We highlighted the expression of the IFN-γ receptor (IFNGR2) and CD274 (encoding PD-L1) in the publicly available RNA-seq data to align and corroborate these findings with the key results observed later in our study. To avoid redundancy, we chose to present these genes in the initial figures as they are directly relevant to the subsequent analyses. Regarding the broader analysis of human RNA-seq data, our primary objective was to identify enriched biological processes and pathways, which served as a foundation for the focus and direction of this study.

(3) Figures 3C-3G: I understand that IFNg-/- and NFR1R2a-/- mice are not showing elevated liver damage but it may simply be because of the non-responsiveness to the LPS challenge. I suggest using a different challenge or recovery experiments with the cytokines to show that the challenge is successful and results are caused by NAFLD, truly. The same goes for Figure 6: Looking at Figure 6D one may think that IFNg deficiency alters the LPS response independent of the diet condition (or NAFLD condition).

We appreciate the reviewer’s insightful comment and fully understand the concern regarding the potential non-responsiveness of IFN-γ⁻/⁻ and TNFR1R2a⁻/⁻ mice to the LPS challenge. To address this point and confirm that these knockout animals are indeed responsive to LPS stimulation, we conducted an additional set of ex vivo experiments.

Specifically, WT and cytokine-deficient (IFN-γ⁻/⁻) mice were fed either Chow or HFCD for two weeks, after which spleens were collected, and splenocytes were challenged in vitro with LPS. We then quantified TNF, IFN, and IL-6 production to confirm that these mice are capable of mounting cytokine responses upon LPS stimulation.

Due to current breeding limitations and a temporary issue in colony maintenance of TNF-deficient mice, we were unable to include TNFR1R2a⁻/⁻ animals in this additional experiment. Nevertheless, we prioritized performing the analysis with the available knockout line to avoid leaving this important point unaddressed.
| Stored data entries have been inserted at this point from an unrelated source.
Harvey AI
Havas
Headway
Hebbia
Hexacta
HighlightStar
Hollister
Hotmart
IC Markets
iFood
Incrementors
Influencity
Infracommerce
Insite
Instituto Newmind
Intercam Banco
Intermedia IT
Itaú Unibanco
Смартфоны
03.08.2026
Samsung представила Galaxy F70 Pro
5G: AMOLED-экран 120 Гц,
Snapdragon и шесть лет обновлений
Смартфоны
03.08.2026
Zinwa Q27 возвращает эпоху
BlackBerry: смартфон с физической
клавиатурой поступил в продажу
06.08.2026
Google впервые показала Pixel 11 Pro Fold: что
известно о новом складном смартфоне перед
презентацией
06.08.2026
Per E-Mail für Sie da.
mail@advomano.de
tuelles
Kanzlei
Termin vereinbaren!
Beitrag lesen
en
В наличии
These additional data demonstrate that IFN-γ-deficient mice remain responsive to LPS, reinforcing that the differences observed in vivo are related to the NAFLD condition rather than a lack of LPS responsiveness.

(4) Figure 1 vs Figure 4: Rag-/- mice seem more susceptible to LPS-derived death even after normal conditions. But If I compare the survival data between Figure 1 and Figure 4, Rag-/- HFCD diet mice seem to be doing better than wt mice after LPS treatment. (1 day survival vs 2 days survival). How do you explain these different outcomes?
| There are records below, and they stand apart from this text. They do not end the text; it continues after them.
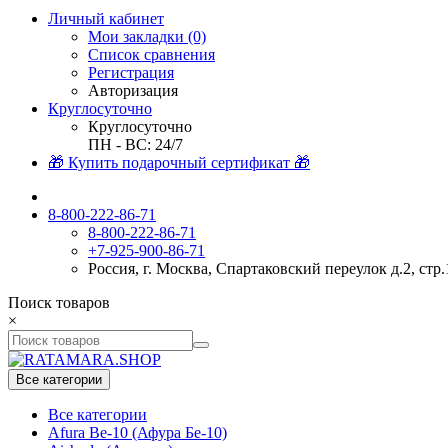
Личный кабинет
Мои закладки (0)
Список сравнения
Регистрация
Авторизация
Круглосуточно
Круглосуточно
ПН - ВС: 24/7
🎁 Купить подарочный сертификат 🎁
8-800-222-86-71
8-800-222-86-71
+7-925-900-86-71
Россия, г. Москва, Спартаковский переулок д.2, стр.
Поиск товаров
×
Все категории
Все категории
Afura Be-10 (Афура Бе-10)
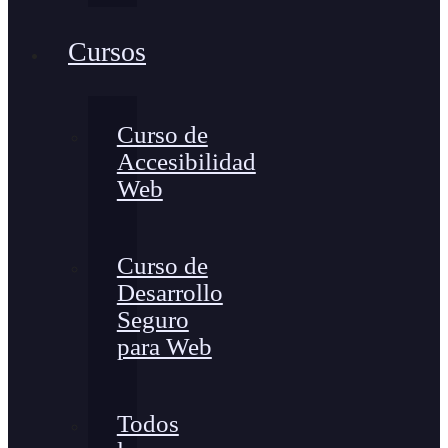
Cursos
Curso de
Accesibilidad
Web
Curso de
Desarrollo
Seguro
para Web
Todos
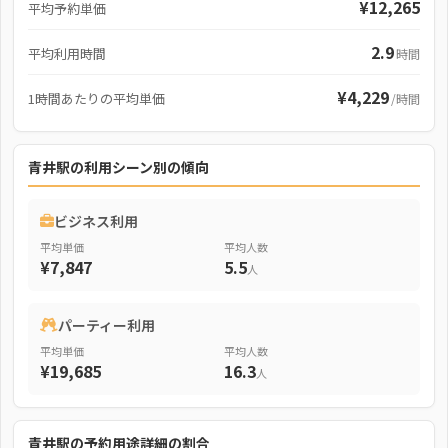
¥12,265
平均予約単価
2.9
平均利用時間
時間
¥4,229
1時間あたりの平均単価
/時間
青井駅の利用シーン別の傾向
ビジネス利用
平均単価
平均人数
¥7,847
5.5
人
パーティー利用
平均単価
平均人数
¥19,685
16.3
人
青井駅の予約用途詳細の割合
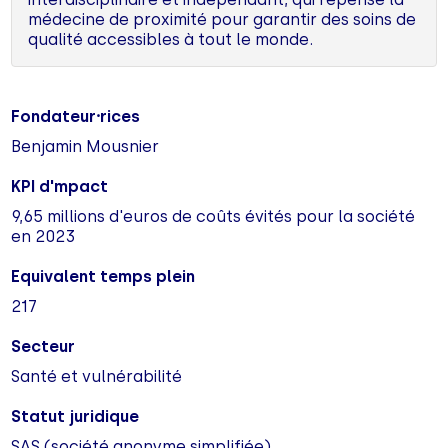
médecine de proximité pour garantir des soins de
qualité accessibles à tout le monde.
Fondateur⸱rices
Benjamin Mousnier
KPI d'mpact
9,65 millions d'euros de coûts évités pour la société
en 2023
Equivalent temps plein
217
Secteur
Santé et vulnérabilité
Statut juridique
SAS (société anonyme simplifiée)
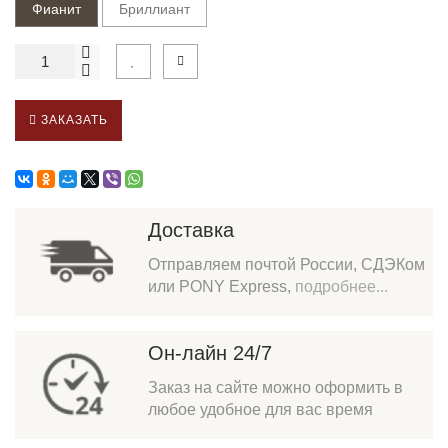
Фианит
Бриллиант
ЗАКАЗАТЬ
Доставка
Отправляем почтой России, СДЭКом
или PONY Express,
подробнее...
Он-лайн 24/7
Заказ на сайте можно оформить в
любое удобное для вас время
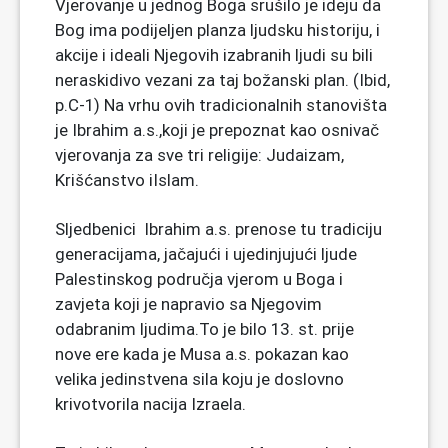
Vjerovanje u jednog Boga srušilo je ideju da
Bog ima podijeljen planza ljudsku historiju, i
akcije i ideali Njegovih izabranih ljudi su bili
neraskidivo vezani za taj božanski plan. (Ibid,
p.C-1) Na vrhu ovih tradicionalnih stanovišta
je Ibrahim a.s.,koji je prepoznat kao osnivač
vjerovanja za sve tri religije: Judaizam,
Krišćanstvo iIslam.
Sljedbenici Ibrahim a.s. prenose tu tradiciju
generacijama, jačajući i ujedinjujući ljude
Palestinskog područja vjerom u Boga i
zavjeta koji je napravio sa Njegovim
odabranim ljudima.To je bilo 13. st. prije
nove ere kada je Musa a.s. pokazan kao
velika jedinstvena sila koju je doslovno
krivotvorila nacija Izraela.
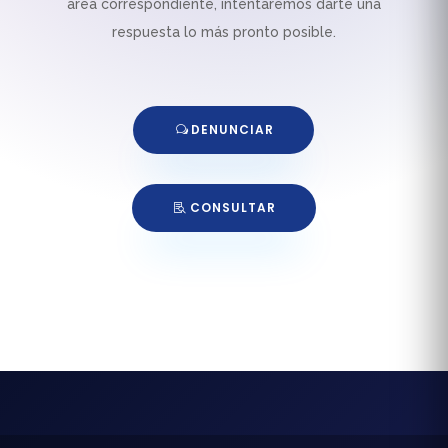
área correspondiente, intentaremos darte una
respuesta lo más pronto posible.
DENUNCIAR
CONSULTAR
We thank the reviewer for this insightful question regarding the survival data in Figures 1 and 4. Although there is a one-day difference in survival outcomes, Rag-/- mice consistently exhibit increased susceptibility to LPS-induced mortality can influence the exact survival timing. Nonetheless, across all experiments, Rag-/- mice display a reproducible phenotype of heightened sensitivity to LPS challenge, which is supported by multiple independent observations in our study.

(5) How do you explain Figure 4J in connection to the observation presented with Figure 7: TNFa tissue levels, even though significant, seem very similar between the conditions?
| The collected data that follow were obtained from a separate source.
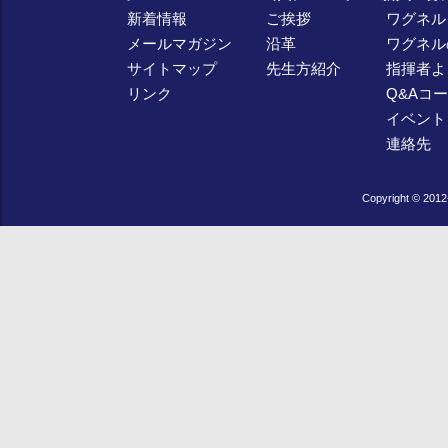
新着情報
ご挨拶
ワグネル
メールマガジン
沿革
ワグネル
サイトマップ
先生方紹介
指揮者よ
リンク
Q&Aコ
イベント
連絡先
Copyright © 2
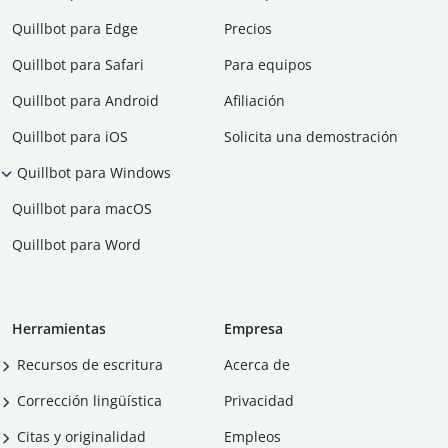
Quillbot para Edge
Precios
Quillbot para Safari
Para equipos
Quillbot para Android
Afiliación
Quillbot para iOS
Solicita una demostración
Quillbot para Windows
Quillbot para macOS
Quillbot para Word
Herramientas
Empresa
Recursos de escritura
Acerca de
Corrección lingüística
Privacidad
Citas y originalidad
Empleos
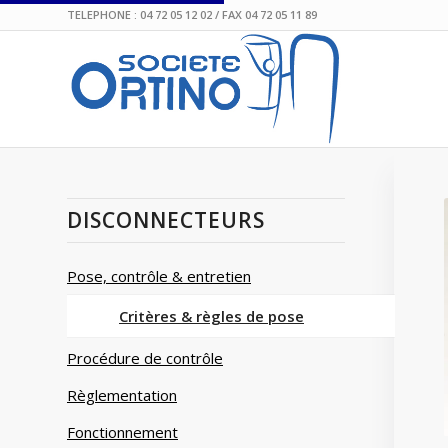
TELEPHONE : 04 72 05 12 02 / FAX 04 72 05 11 89
DISCONNECTEURS
Pose, contrôle & entretien
Critères & règles de pose
Procédure de contrôle
Règlementation
Fonctionnement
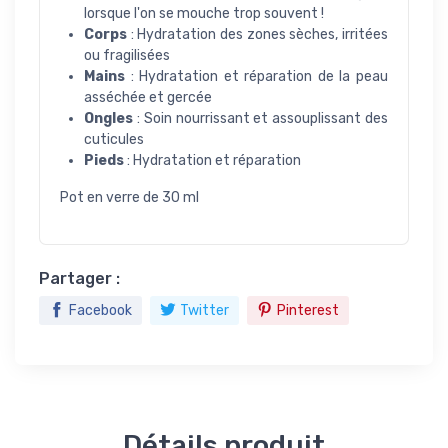
lorsque l'on se mouche trop souvent !
Corps
: Hydratation des zones sèches, irritées
ou fragilisées
Mains
: Hydratation et réparation de la peau
asséchée et gercée
Ongles
: Soin nourrissant et assouplissant des
cuticules
Pieds
: Hydratation et réparation
Pot en verre de 30 ml
Partager :
Facebook
Twitter
Pinterest
Détails produit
We would like to clarify that the animals in this study are in a metabolic syndrome state, with early-stage NAFLD characterized by hepatic fat accumulation without significant tissue injury, as shown in Figure 1C.

Under these conditions, the LPS challenge triggers an exacerbated inflammatory response, leading to increased secretion of IFN-γ and TNF-α, primarily from NK cells and neutrophils. While TNFα levels may appear visually similar across conditions, the HFCD mice exhibit a heightened predisposition for an amplified immune response compared to chow-fed mice. This difference is consistent with the functional outcomes observed in our study and highlights the diet-specific sensitization of the immune system.